→ Records provided:

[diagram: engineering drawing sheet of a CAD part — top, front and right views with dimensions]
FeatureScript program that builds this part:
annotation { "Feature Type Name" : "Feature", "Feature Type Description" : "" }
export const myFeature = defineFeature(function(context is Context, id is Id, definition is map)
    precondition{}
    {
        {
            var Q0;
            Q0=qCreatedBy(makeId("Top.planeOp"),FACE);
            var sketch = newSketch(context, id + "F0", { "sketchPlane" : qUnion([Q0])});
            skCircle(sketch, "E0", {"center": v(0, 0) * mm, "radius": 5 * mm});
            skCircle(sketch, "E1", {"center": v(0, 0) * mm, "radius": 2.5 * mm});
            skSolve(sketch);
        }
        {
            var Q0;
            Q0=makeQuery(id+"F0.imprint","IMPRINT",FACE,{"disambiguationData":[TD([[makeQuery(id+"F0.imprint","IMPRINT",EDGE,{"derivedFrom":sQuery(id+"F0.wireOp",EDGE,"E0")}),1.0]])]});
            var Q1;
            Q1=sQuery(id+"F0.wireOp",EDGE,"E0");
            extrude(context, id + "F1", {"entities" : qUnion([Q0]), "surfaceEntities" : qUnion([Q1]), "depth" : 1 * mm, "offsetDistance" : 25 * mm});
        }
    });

→ Request:
Rewrite the items above with every "Q0" renamed to "faceQuery" and everything else unchanged.

→ The output:
[diagram: engineering drawing sheet of a CAD part — top, front and right views with dimensions]
FeatureScript program that builds this part:
annotation { "Feature Type Name" : "Feature", "Feature Type Description" : "" }
export const myFeature = defineFeature(function(context is Context, id is Id, definition is map)
    precondition{}
    {
        {
            var faceQuery;
            faceQuery=qCreatedBy(makeId("Top.planeOp"),FACE);
            var sketch = newSketch(context, id + "F0", { "sketchPlane" : qUnion([faceQuery])});
            skCircle(sketch, "E0", {"center": v(0, 0) * mm, "radius": 5 * mm});
            skCircle(sketch, "E1", {"center": v(0, 0) * mm, "radius": 2.5 * mm});
            skSolve(sketch);
        }
        {
            var faceQuery;
            faceQuery=makeQuery(id+"F0.imprint","IMPRINT",FACE,{"disambiguationData":[TD([[makeQuery(id+"F0.imprint","IMPRINT",EDGE,{"derivedFrom":sQuery(id+"F0.wireOp",EDGE,"E0")}),1.0]])]});
            var Q1;
            Q1=sQuery(id+"F0.wireOp",EDGE,"E0");
            extrude(context, id + "F1", {"entities" : qUnion([faceQuery]), "surfaceEntities" : qUnion([Q1]), "depth" : 1 * mm, "offsetDistance" : 25 * mm});
        }
    });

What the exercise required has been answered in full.